Raised in rural NSW, after the death of his father Tony completed his high school years in Sydney before undertaking studies in Canberra to qualify as a teacher. He arrived in Derby in January 1979 for a two-year stint living and working at St Joseph’s Hostel for Aboriginal children, whilst teaching each day at the Holy Rosary Primary School. St Joseph’s Hostel and a Government run hostel existed to provide residential facilities for primary and secondary aged children from remote Kimberley locations at a time when the only available schools were in town centres.
The Kimberley wove its spell on Tony as it often does to visitors unsuspecting of its unique people and amazing landscape. Two years of volunteer teaching thus became a lifetime commitment to the children and communities of the Kimberley. Tony met Beverley in 1979, a Kija woman whose home, Tableland Station, is situated in the central area of the Kimberley. They married in 1983 and in their journey together, living in a variety of locations across the Kimberley, they have raised eleven children, nine being their own.
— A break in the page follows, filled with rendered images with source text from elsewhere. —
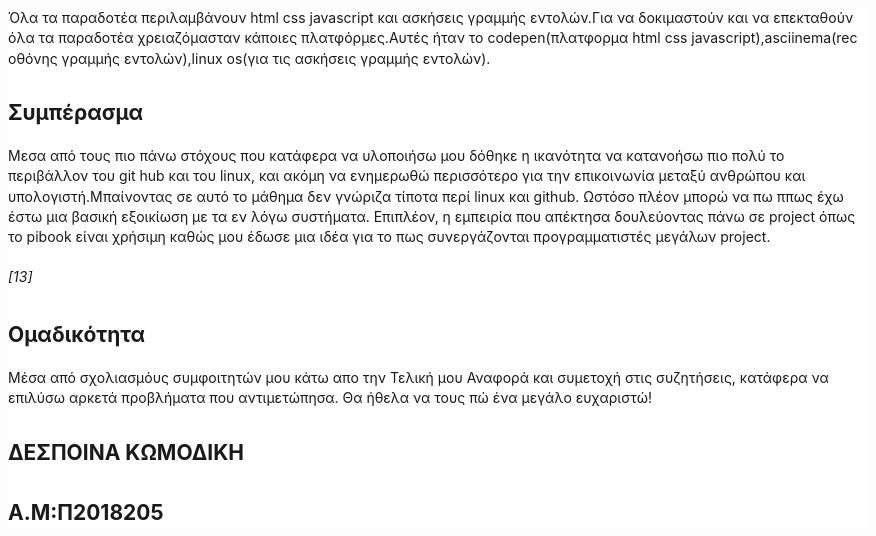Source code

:  Όλα τα παραδοτέα περιλαμβάνουν html css javascript και ασκήσεις γραμμής εντολών.Για να δοκιμαστούν και να επεκταθούν όλα τα παραδοτέα χρειαζόμασταν κάποιες πλατφόρμες.Αυτές ήταν το codepen(πλατφορμα html css javascript),asciinema(rec οθόνης γραμμής εντολών),linux os(για τις ασκήσεις γραμμής εντολών).


## Συμπέρασμα 

Μεσα από τους πιο πάνω στόχους που κατάφερα να  υλοποιήσω μου δόθηκε η ικανότητα να κατανοήσω πιο πολύ το περιβάλλον του git hub και του linux, και ακόμη να ενημερωθώ περισσότερo για την επικοινωνία μεταξύ ανθρώπου και υπολογιστή.Μπαίνοντας σε αυτό το μάθημα δεν γνώριζα τίποτα περί linux και github. Ωστόσο πλέον μπορώ να πω ππως έχω έστω μια βασική εξοικίωση με τα εν λόγω συστήματα. Επιπλέον, η εμπειρία που απέκτησα δουλεύοντας πάνω σε project όπως το pibook είναι χρήσιμη καθώς μου έδωσε μια ιδέα για το πως συνεργάζονται προγραμματιστές μεγάλων project.

###### [13]
## Ομαδικότητα
Μέσα από σχολιασμόυς συμφοιτητών μου κάτω απο την Τελική μου Αναφορά  και συμετοχή στις συζητήσεις, κατάφερα να επιλύσω αρκετά προβλήματα που αντιμετώπησα. Θα ήθελα να τους πώ ένα μεγάλο ευχαριστώ!

## ΔΕΣΠΟΙΝΑ ΚΩΜΟΔΙΚΗ
## Α.Μ:Π2018205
A thirty-five-year career in education as a teacher, school principal, and education consultant concluded in 2014 as Tony took on a twelve-month stint as the Administrator of Kalumburu Mission in the far north Kimberley. Tony is presently engaged as a project officer supporting a couple of Aboriginal corporations and, across the last five years, has begun to scratch a long-suffering itch to produce visual art.
Self-taught, Tony first attempted painting with acrylic, transitioned to oils, and recently revisited short lived early attempts at artistic creativity utilising the mediums of watercolour and pencil.
At this early stage of his endeavours, Kimberley people and landscapes remain the consuming inspiration for his subject matter. Spending a great deal of precious leisure time over the years in remote Kimberley locations with Beverley, their children, and some amazing in-laws; Tony has been privileged to gain the knowledge and confidence to undertake several solo bush walks spending up to two weeks trekking across remote parts of the central Kimberley. The wonder of transparent atmosphere with light playing visual orchestrations of colour, as the sun saunters from horizon to horizon each day, remain a constant fascination and inspiration.